Russian Defense Minister Sergei Choigou has ordered “volunteers” to sign a contract with his administration. This initiative comes after months of tension between him and Yevgeny Prigozhin, head of the Wagner mercenary group involved in the fighting in Ukraine.
The move by the Russian Ministry of Defense looks like an attempt to bring the Wagner mercenary group and its restless boss, Yevgeny Prigozhin, to heel. It takes the form of an ultimatum: by July 1, all “volunteer detachments” or their fighters must have signed a contract with the Ministry, according to an order signed on Saturday June 10 by Sergei Choigou, the head of the armed forces.
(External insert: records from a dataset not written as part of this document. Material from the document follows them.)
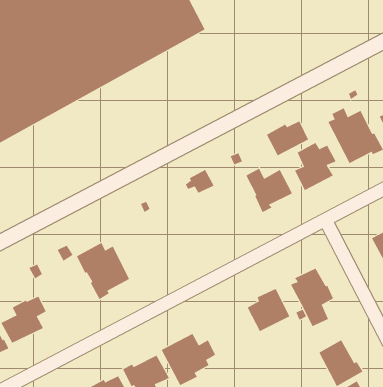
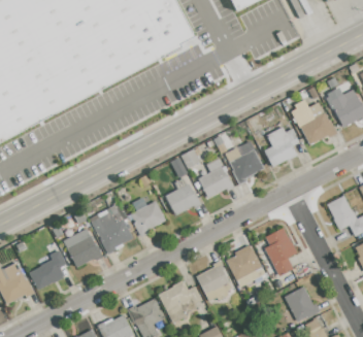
building: [266,121,309,156] -> none
building: none -> [198,160,233,198]
building: none -> [166,178,201,215]
building: none -> [131,198,166,237]
building: none -> [63,229,103,268]
building: none -> [196,262,232,301]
The Ministry of Defense points to a question of “efficiency”, but also to the need to guarantee members of such units and their families “the same social protection and support” as those provided for military personnel. This includes the payment of 5 million rubles (56,000 euros) to the families of slain soldiers, a considerable sum recently increased by Russian President Vladimir Putin.
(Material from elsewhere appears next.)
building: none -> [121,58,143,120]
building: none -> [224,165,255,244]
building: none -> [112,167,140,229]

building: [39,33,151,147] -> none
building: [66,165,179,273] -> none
Although the Wagner Group is not mentioned by name, its takeover seems to be the main objective of this initiative. The army has always referred to this unit, made up of mercenaries and prisoners recruited by businessman Prigozhin in exchange for a promise of pardon, as a “volunteer detachment”. While Wagner still has no legal existence, and private military companies are still theoretically forbidden in Russia, the Ministry insists on the need to give these formations “legal status”.